Queen Eufemia and Queen Ellisiv breakthrough in Oslo
After about 9 kilometres each through tough gneiss, on Tuesday, September 11, 2018 the twin tunnel boring machines from Herrenknecht “Queen Eufemia” and “Queen Ellisiv” achieved an historic double breakthrough near the city centre of Oslo.
The Follo Line Project is currently the country’s largest infrastructure project and involves the construction of Norway’s longest railway tunnel. The two 20 kilometre long tunnels connect Oslo with Ski further to the south and from 2021 will shorten travel time for commuters by half.
Via live stream, on September 11, around 25,000 viewers around the world watched the almost simultaneous breakthroughs of the two Herrenknecht sister machines “Queen Eufemia” and “Queen Ellisiv”. Not only for client Bane NOR and the joint venture Acciona-Ghella was it an historic day. The use of a total of four Herrenknecht tunnel boring machines (TBMs) for the major Follo Line Project was a first for the Norwegian tunnel industry too.
It is an advance of mechanized tunnelling technology into a country where conventional tunnelling traditionally dominates. But Anne Kathrine Kalager, Project Manager at Bane NOR, is certain: “In future TBMs will be a realistic alternative in large projects, even in our extreme hard rock.” Since late 2016 the TBMs with diameters of 9,900 mm each have been boring their way through tough gneiss over a total length of around 36 kilometres.
Tunnel boring represents the majority of the long tunnel – or 18.5 km of a total of 20 km tunnel on the 22 km long stretch. Completion of the Follo Line Project is planned
in December 2021.
Before the final breakthrough of the four machines, a total of four million cubic meters of rock, almost twice the volume of the Cheops pyramid – has to make way. In order to master the tough mission, Double Shield TBMs have been used. They are among the most technically sophisticated tunnel boring machines and combine the functional principles of Gripper and Single Shield TBMs in one machine.
In stable geologies, combining these methods permits the installation of concrete segments parallel to the drive. The best performance of “Queen Ellisiv” under these extreme conditions was 19 rings or about 34 meters per day. But not only the drive was faster than expected.

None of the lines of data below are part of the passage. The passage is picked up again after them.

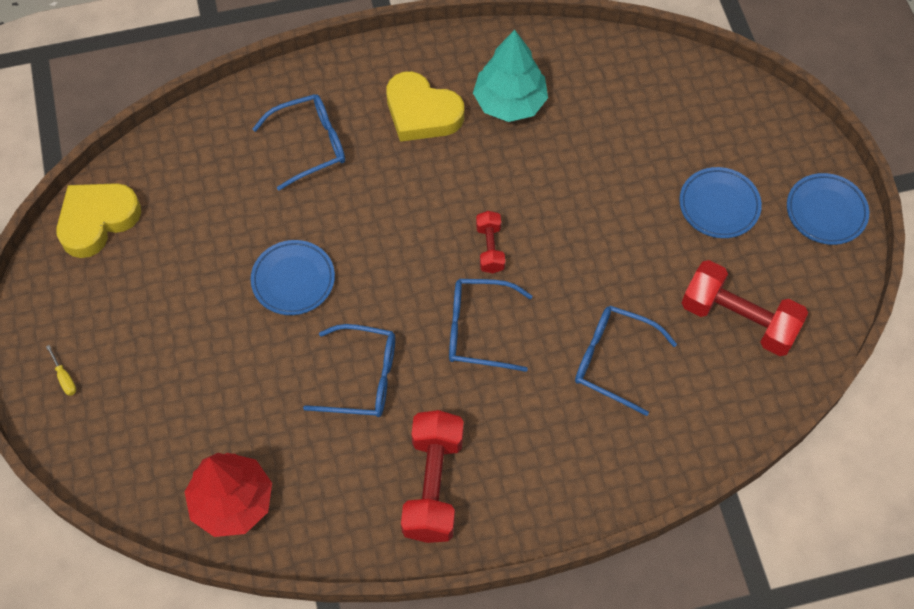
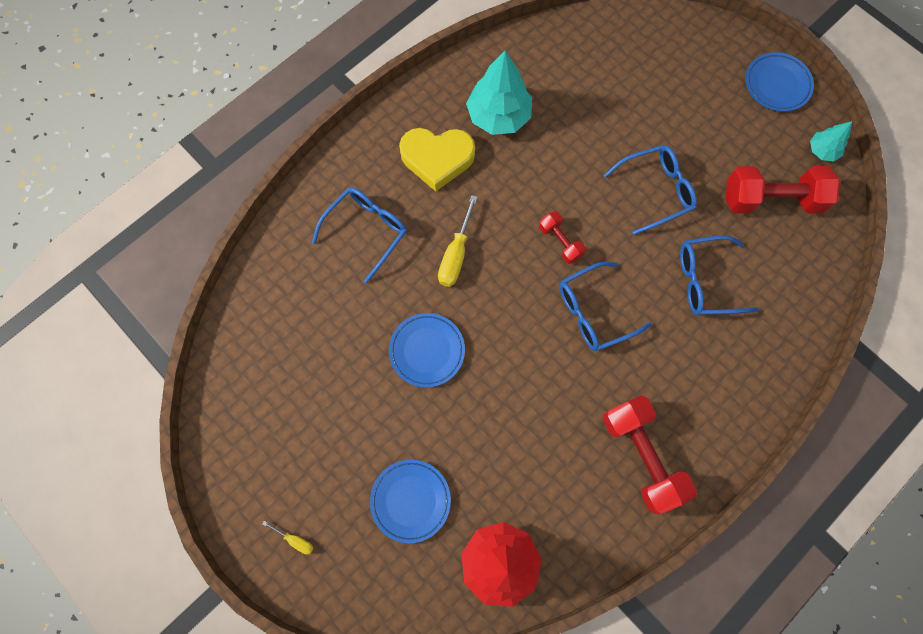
camera: 30 degrees left, 10 degrees up
yellow heart [56,183,141,258] -> none
blue glasses [303,324,395,417] -> blue glasses moved to [604,145,697,235]
blue plate [679,167,762,238] -> blue plate moved to [370,460,451,543]
none -> yellow screwdriver [438,195,477,287]
none -> turquoise tree [810,121,852,162]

Factory acceptance of the first TBM took place in March 2016 already, just eleven months after receipt of the order. There were only 19 months between contract signing and the beginning of work of the fourth and thus last of the machines in Oslo in November 2016. At times, around thirty Herrenknecht service experts were on site simultaneously to actively help with the assembly of the machines.
“So we were four months ahead of the official schedule with the TBM launch,” explains Fernando Vara, Project Director of the Acciona Ghella JV. During the drive, the tunnelling and service teams also work closely together. In Schwanau, up to 40 refurbishment experts take care of the professional reprocessing of the disc cutters. The linchpin of the drive is the quality of the cutting tools.

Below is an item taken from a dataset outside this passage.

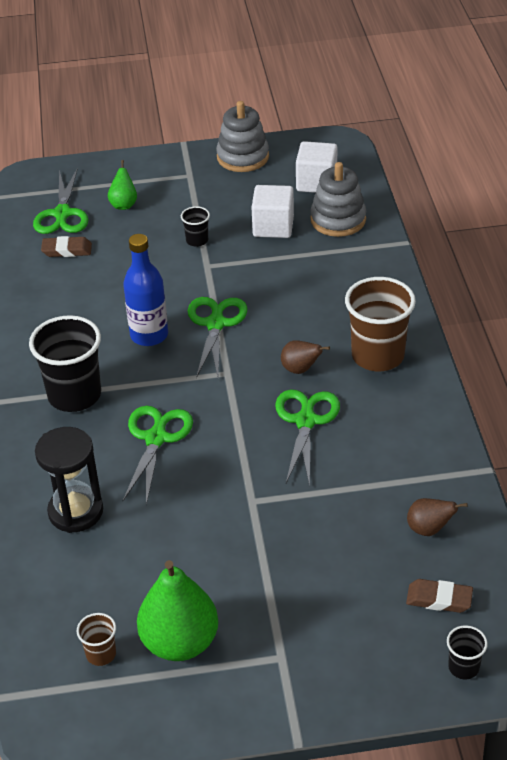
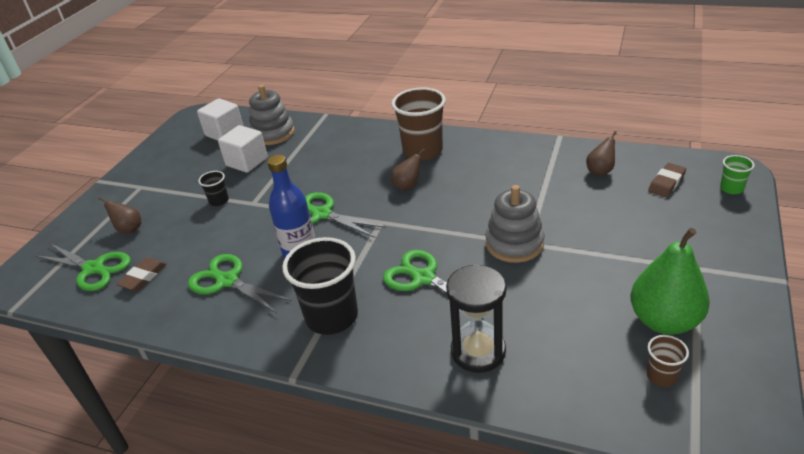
camera: 60 degrees left, 5 degrees down
green pear [108,160,137,210] -> brown pear [98,197,141,234]
grey stacking toy [216,101,269,172] -> grey stacking toy moved to [485,185,545,263]
green scissors [275,389,340,486] -> green scissors moved to [188,254,292,313]
black cup [447,625,488,679] -> green cup [720,155,755,194]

The disc cutters made of special steel, 19 inches in diameter and each weighing up to 372 kilograms, are pressed against the extremely abrasive rock with up to 32 tonnes of pressure on 70 annular tracks. The geological conditions result in high wear. In the course of the project, approximately 4,250 cutter changes are necessary on each machine. “I’ve never had to deal with such hard rock before. You can only handle that with teamwork,” says Francesco Giampietro, long time TBM manager at Ghella.

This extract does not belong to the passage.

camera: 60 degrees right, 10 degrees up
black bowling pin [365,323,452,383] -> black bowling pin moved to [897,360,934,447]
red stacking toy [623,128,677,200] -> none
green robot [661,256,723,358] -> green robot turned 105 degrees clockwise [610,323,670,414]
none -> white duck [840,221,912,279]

The Follo Line Project is currently the largest infrastructure project in Norway. From 2021, the high-speed line will connect Oslo with Ski to the south. Encouraging commuters to switch from cars to public transport is expected to reduce the volume of traffic in the Norwegian capital.
An important milestone for this is the Follo Line. “Half the Norwegian population lives within a radius of 100 kilometres around the capital,” says Kalager. “The Follo Line also strengthens the social foundation for the future.”
Before trains can travel, two machines must continue through extremely hard rock. In the spring of 2019 the final breakthrough of the two other tunnel boring machines is expected, currently still underway in the direction of Ski. Until then, every day “Anna from Kloppa” and “Magda Flatestad” are boring their way through one of the world’s hardest rock types, with up to 300 MPa.